Il calcio tra ‘ndrangheta, camorra e mafia: un legame mai spezzato
I recenti casi di Crotone, Juve Stabia e Foggia hanno riportato al centro dell’attenzione una realtà ancora viva e inquietante: il radicato legame tra pallone e criminalità organizzata

È un ritorno inquietante. O forse, a voler essere onesti, è solo un nuovo capitolo di una storia mai davvero chiusa: quella tra il calcio e le mafie. Un legame opaco, che riemerge a ondate, puntuale come il fischio dell’arbitro ogni domenica.
Le inchieste più recenti – che hanno coinvolto club come Juve Stabia, Foggia e, con particolare rilevanza per la nostra regione, l’Fc Crotone – riportano in primo piano una realtà che sembrava appartenere a un’altra epoca. Quella degli anni Ottanta e Novanta, delle infiltrazioni silenziose, delle curve controllate, delle società trasformate in terminali finanziari dei clan.
Il caso Crotone: un club sotto tutela
È proprio a Crotone, in una terra segnata da una presenza storica della ‘ndrangheta, che lo sport è tornato a fare i conti con la criminalità organizzata.
Il 16 settembre, il Tribunale di Catanzaro ha disposto l’amministrazione giudiziaria per un anno nei confronti della società Fc Crotone s.r.l., squadra attualmente in serie C. La motivazione? Un contesto «profondamente influenzato dalla presenza pervasiva delle cosche locali», come rilevato dagli atti dell’inchiesta Glicine-Acheronte condotta da Polizia e Ros.
┄┄┄┄┄┄┄┄┄┄┄┄┄┄┄┄┄┄┄┄
#### [Cosa fare]
A - Elenca tutte le squadre di calcio nominate nel testo su calcio e mafie.
B - Prosegui il testo su calcio e mafie a partire dall'ultima frase riportata.

#### [Voci estratte]
┄┄┄┄┄┄┄┄┄┄┄┄┄┄┄┄┄┄┄┄
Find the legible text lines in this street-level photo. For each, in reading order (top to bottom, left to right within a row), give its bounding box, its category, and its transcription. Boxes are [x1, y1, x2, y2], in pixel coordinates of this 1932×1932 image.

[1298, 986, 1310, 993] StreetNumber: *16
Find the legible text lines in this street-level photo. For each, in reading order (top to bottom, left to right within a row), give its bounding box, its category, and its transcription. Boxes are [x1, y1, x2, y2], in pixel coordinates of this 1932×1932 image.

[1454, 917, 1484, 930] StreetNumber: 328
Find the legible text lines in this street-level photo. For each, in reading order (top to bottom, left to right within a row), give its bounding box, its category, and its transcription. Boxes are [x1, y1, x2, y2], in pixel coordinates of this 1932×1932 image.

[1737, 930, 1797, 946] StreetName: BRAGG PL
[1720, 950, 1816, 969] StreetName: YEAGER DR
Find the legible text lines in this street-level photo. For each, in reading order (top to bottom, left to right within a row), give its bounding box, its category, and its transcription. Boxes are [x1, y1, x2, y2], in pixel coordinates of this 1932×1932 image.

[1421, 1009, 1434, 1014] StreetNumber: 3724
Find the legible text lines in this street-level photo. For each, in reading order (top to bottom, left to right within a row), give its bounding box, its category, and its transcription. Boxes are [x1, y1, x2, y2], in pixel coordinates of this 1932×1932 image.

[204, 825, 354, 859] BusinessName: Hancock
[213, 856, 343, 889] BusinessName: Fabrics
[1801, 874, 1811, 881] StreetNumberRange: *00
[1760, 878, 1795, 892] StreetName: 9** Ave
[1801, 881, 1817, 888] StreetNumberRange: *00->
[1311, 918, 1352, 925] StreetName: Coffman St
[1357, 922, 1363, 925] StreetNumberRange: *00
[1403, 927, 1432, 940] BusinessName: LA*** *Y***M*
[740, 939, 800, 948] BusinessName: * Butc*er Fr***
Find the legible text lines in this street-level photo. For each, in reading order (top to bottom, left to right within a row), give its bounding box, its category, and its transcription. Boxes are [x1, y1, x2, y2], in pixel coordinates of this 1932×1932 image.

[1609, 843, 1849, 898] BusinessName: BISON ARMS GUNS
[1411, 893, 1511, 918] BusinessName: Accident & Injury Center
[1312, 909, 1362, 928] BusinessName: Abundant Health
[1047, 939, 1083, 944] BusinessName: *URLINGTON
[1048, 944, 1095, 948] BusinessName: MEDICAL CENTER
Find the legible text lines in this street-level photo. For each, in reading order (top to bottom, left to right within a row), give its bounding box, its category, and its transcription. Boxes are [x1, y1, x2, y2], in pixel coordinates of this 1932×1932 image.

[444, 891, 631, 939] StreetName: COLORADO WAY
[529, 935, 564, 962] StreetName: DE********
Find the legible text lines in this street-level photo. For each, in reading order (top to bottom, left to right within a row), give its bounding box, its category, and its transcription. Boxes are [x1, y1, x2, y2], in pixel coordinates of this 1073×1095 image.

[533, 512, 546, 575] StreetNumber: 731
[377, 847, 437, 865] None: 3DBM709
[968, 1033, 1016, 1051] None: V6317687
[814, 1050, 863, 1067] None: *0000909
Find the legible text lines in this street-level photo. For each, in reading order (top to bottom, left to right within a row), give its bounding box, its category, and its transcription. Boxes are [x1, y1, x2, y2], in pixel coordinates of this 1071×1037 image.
┄┄┄┄┄┄┄┄┄┄┄┄┄┄┄┄┄┄┄┄
#### [Risposte in ordine]
A - Fc Crotone, Juve Stabia, Foggia

B -
Secondo gli atti, «in particolare nei settori della sicurezza e della gestione degli ingressi allo stadio, la società Fc Crotone avrebbe operato in un contesto vulnerabile a pressioni e influenze da parte di soggetti legati alla criminalità organizzata». I giudici parlano di «un sistema condizionato da logiche mafiose, tali da giustificare l’amministrazione giudiziaria per un anno».
Si tratta, tuttavia, di una realtà che a Crotone affonda le radici più indietro nel tempo. Già negli anni Novanta e Duemila, la gestione del club era finita al centro dell’attenzione giudiziaria, con dichiarazioni di pentiti come Luigi Bonaventura – cugino degli imprenditori Vrenna – che descrivevano presunte interferenze della criminalità organizzata nel mondo calcistico locale, fino alle partite ritenute decisive per le promozioni. In quel periodo, alla guida della società c’era Raffaele Vrenna, poi assolto nel 2017 dalle accuse di associazione mafiosa, estorsione e corruzione nel processo “Puma”.
I recenti casi Juve Stabia e Foggia
A far ancora più rumore è stata la misura d’amministrazione controllata decisa la scorsa settimana – esattamente il 21 ottobre – per la Juve Stabia, oggi in serie B.
Un provvedimento definito «caso scuola» dal procuratore nazionale antimafia Giovanni Melillo, per la portata e la capillarità dell’infiltrazione camorristica rilevata: dai servizi di sicurezza alla gestione biglietti, dalla “cantera” al merchandising, tutto sarebbe stato controllato dai clan D’Alessandro e Imparato.
Una situazione così compromessa da indurre il prefetto di Napoli, Michele di Bari, a parlare apertamente di «bonifica» della società, con la possibilità persino di rinviare alcune partite per riorganizzare i servizi “contaminati”.
Il quadro delineato dalle autorità è quello di una società subordinata alla criminalità organizzata, capace di manipolare i Daspo, alterare accessi allo stadio e usare il calcio come leva di consenso criminale tra i giovani. «Gli spostamenti della squadra, la sicurezza, il beveraggio, le gestione dei biglietti: tutto era nelle mani della camorra», ha rivelato il procuratore di Napoli Nicola Gratteri. «La Juve Stabia è una società che milita in serie B – ha aggiunto il procuratore Gratteri – e questo fa scalpore».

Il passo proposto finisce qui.